2: Discover Pain Points
The second way to distinguish yourself as a sales professional is to listen to clients. Through active listening, you can discover the real pain points that exist, which are the reason you have been given an opportunity to present your product or service.
As you present to your prospect, avoid talking at or over your audience. It’s more important to hear what they have to say than to give them a rehearsed spiel.
3: Stay at the Surface
The third way to distinguish yourself as a sales professional is to keep your information basic. Especially where technology is concerned, don’t go too deep too quickly. Now, this can be challenging, especially in today’s technologically advanced society. However, the deep dive into all the bells and whistles should be saved for the people who will be utilizing the product, and not necessarily the decisionmaker.
Furthermore, if you get into too many details during the preliminary presentation, the transition from their existing service to yours may seem overwhelming or daunting, and it may prevent them from wanting to switch. When it comes to technology, answer the questions they ask, but keep the presentation simple in the initial meeting.
4: Keep Your Composure
The fourth way to distinguish yourself as a sales professional is to keep your composure. Whether you feel you are about to get the deal or you feel you are about to lose the deal, don’t get pushy. Putting too much pressure on a prospect can cause them to do exactly what you don’t want to do. Pushiness can make you come across as desperate and self-serving.
Ultimately, the most important goal in any sale is to improve something in the prospect’s world. So, if you seem like you only care about getting the deal, that is contrary to what’s best for the prospect.
5: Remain Close
The fifth way to distinguish yourself as a sales professional is to remain close even after the sale. In other words, don’t ghost your new client. One negative quality of self-serving sales reps is they often close the deal, pass it off to customer care, and then the client never hears from them again. Distinguished sales professionals will follow through with the transition and check on the client after implementation. Periodically, they will pop in or call to see if the client is still satisfied. As a plus, truly happy clients are often glad to give referrals, which of course is great for business.
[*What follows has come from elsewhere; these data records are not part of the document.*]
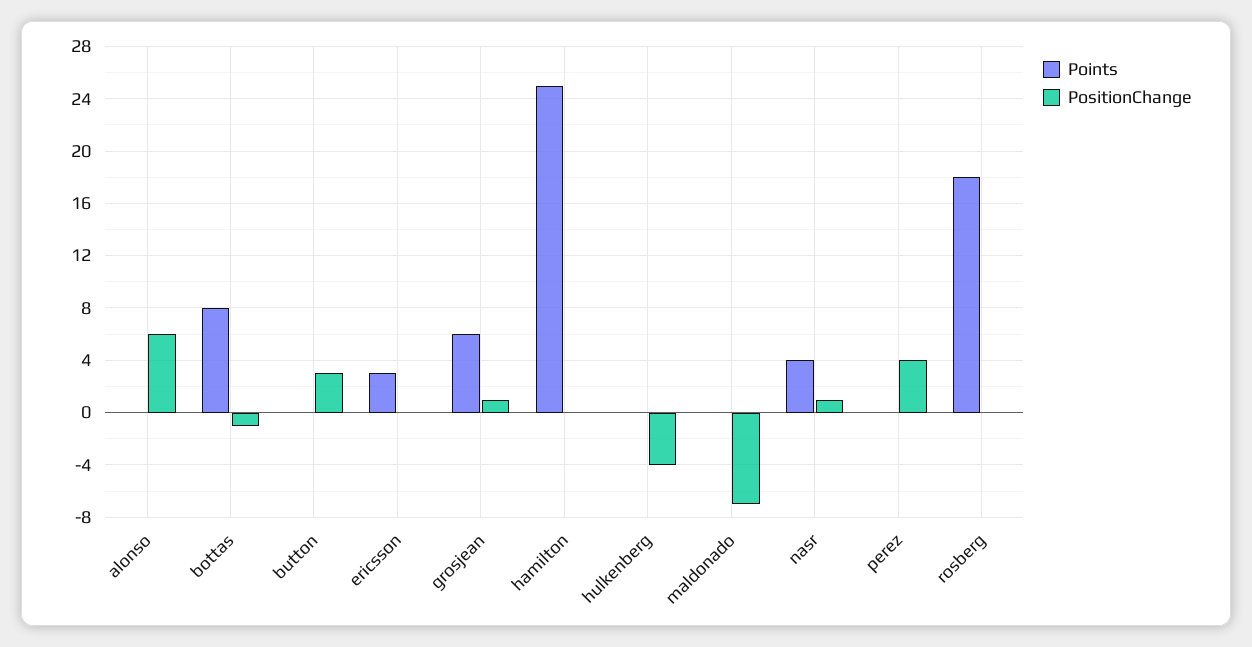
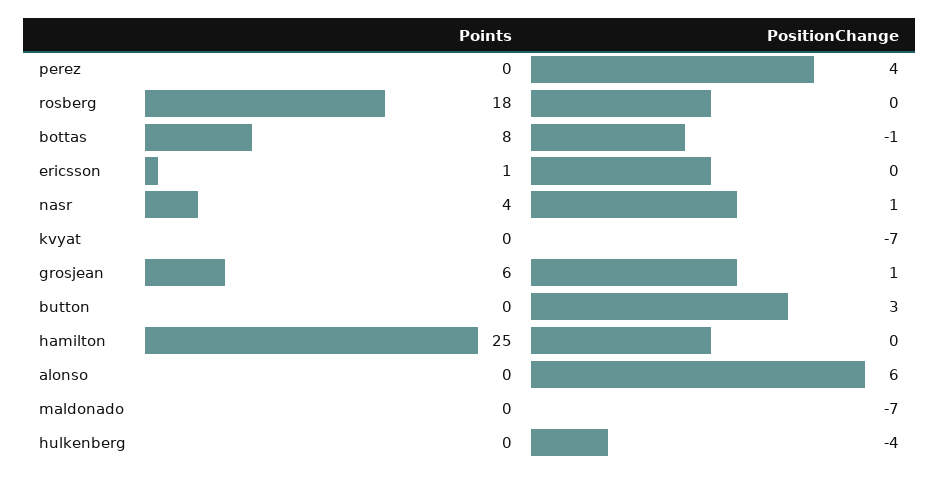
  {
    "Points": {
      "alonso": 0,
      "bottas": 8,
      "button": 0,
-     "ericsson": 3,
+     "ericsson": 1,
      "grosjean": 6,
      "hamilton": 25,
      "hulkenberg": 0,
      "maldonado": 0,
      "nasr": 4,
      "perez": 0,
-     "rosberg": 18
+     "rosberg": 18,
+     "kvyat": 0
    },
    "PositionChange": {
      "alonso": 6,
      "bottas": -1,
      "button": 3,
      "ericsson": 0,
      "grosjean": 1,
      "hamilton": 0,
      "hulkenberg": -4,
      "maldonado": -7,
      "nasr": 1,
      "perez": 4,
-     "rosberg": 0
+     "rosberg": 0,
+     "kvyat": -7
    }
  }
Still, if you don’t get the deal, revisit the prospect. If possible, refer business to them. Even if they never become a client, it won’t be for lack of trying on your part.
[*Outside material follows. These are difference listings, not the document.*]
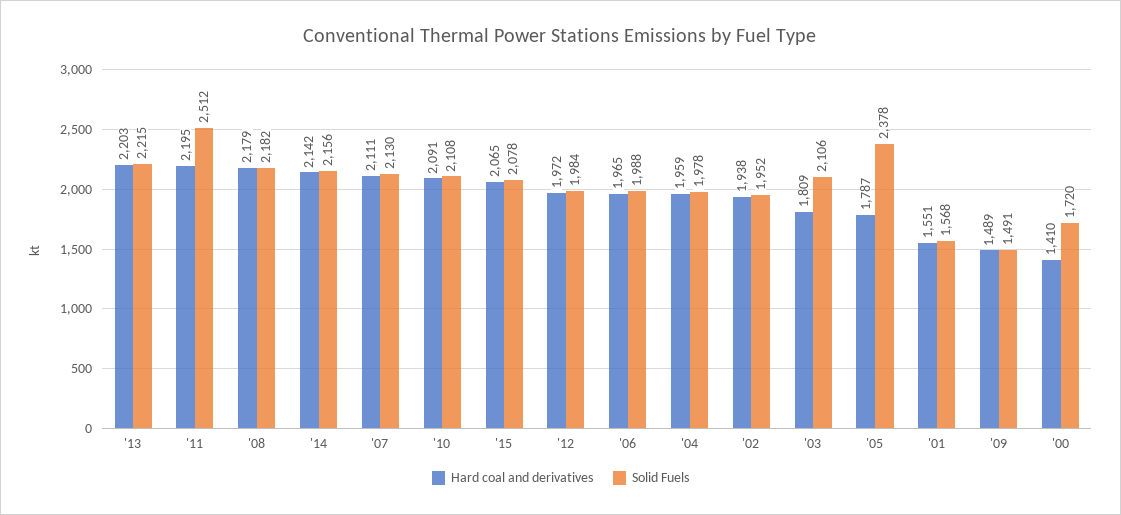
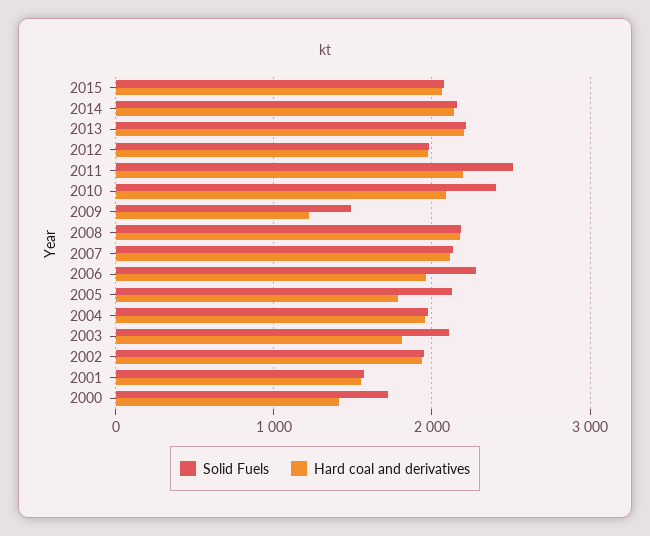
  {
    "Hard coal and derivatives": {
      "'13": 2203,
      "'11": 2195,
      "'08": 2179,
      "'14": 2142,
      "'07": 2111,
      "'10": 2091,
      "'15": 2065,
      "'12": 1972,
      "'06": 1965,
      "'04": 1959,
      "'02": 1938,
      "'03": 1809,
      "'05": 1787,
      "'01": 1551,
-     "'09": 1489,
+     "'09": 1200,
      "'00": 1410
    },
    "Solid Fuels": {
      "'13": 2215,
      "'11": 2512,
      "'08": 2182,
      "'14": 2156,
      "'07": 2130,
-     "'10": 2108,
+     "'10": 2400,
      "'15": 2078,
      "'12": 1984,
-     "'06": 1988,
+     "'06": 2300,
      "'04": 1978,
      "'02": 1952,
      "'03": 2106,
-     "'05": 2378,
+     "'05": 2100,
      "'01": 1568,
      "'09": 1491,
      "'00": 1720
    }
  }

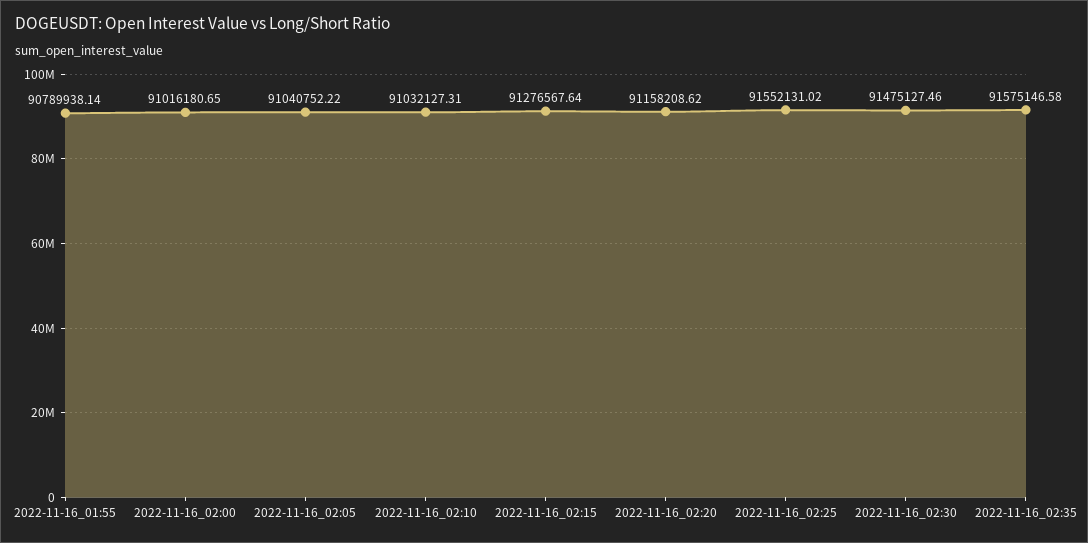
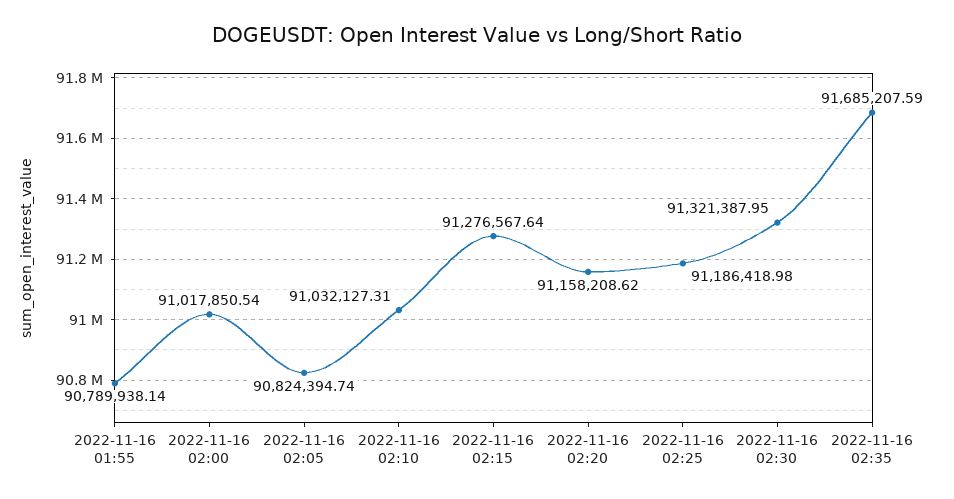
  {
    "2022-11-16_01:55": 90789938.14,
-   "2022-11-16_02:00": 91016180.65,
+   "2022-11-16_02:00": 91017850.54,
-   "2022-11-16_02:05": 91040752.22,
+   "2022-11-16_02:05": 90824394.74,
    "2022-11-16_02:10": 91032127.31,
    "2022-11-16_02:15": 91276567.64,
    "2022-11-16_02:20": 91158208.62,
-   "2022-11-16_02:25": 91552131.02,
+   "2022-11-16_02:25": 91186418.98,
-   "2022-11-16_02:30": 91475127.46,
+   "2022-11-16_02:30": 91321387.95,
-   "2022-11-16_02:35": 91575146.58
+   "2022-11-16_02:35": 91685207.59
  }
Now, let’s circle back to my personal sales recruitment story. Did that particular sales manager do anything wrong by trying to recruit me? Absolutely not. In fact, she did the right thing by putting the ask on the table. After all, how can you get the deal if you never ask for it in the first place?
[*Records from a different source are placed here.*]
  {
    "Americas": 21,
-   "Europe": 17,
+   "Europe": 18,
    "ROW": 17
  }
However, where someone could say she went wrong was she became desperate when she felt she was going to lose the deal. First, she should never have spoken negatively about my career. Next, when I responded honestly about my perception of her as a salesperson, she should have listened and heard it as a pain point. Then, she could have responded with something like, “Perhaps you’re right. Perhaps people do see me coming and think I only want to make a sale. However, the truth is that I’m just so passionate about our products that I want to make sure everyone knows they are available. I want them to know they can contact me if they have questions.” Finally, if she were truly interested in more than just the sale, she would have remained amicable thereafter.
Might I have joined her team if she had responded in a way that put my concerns to rest? That’s the thing about losing a sale; the world will never know how it could have turned out. However, if the sales manager had presented herself as a distinguished sales professional, I feel certain things would have ended better than they did.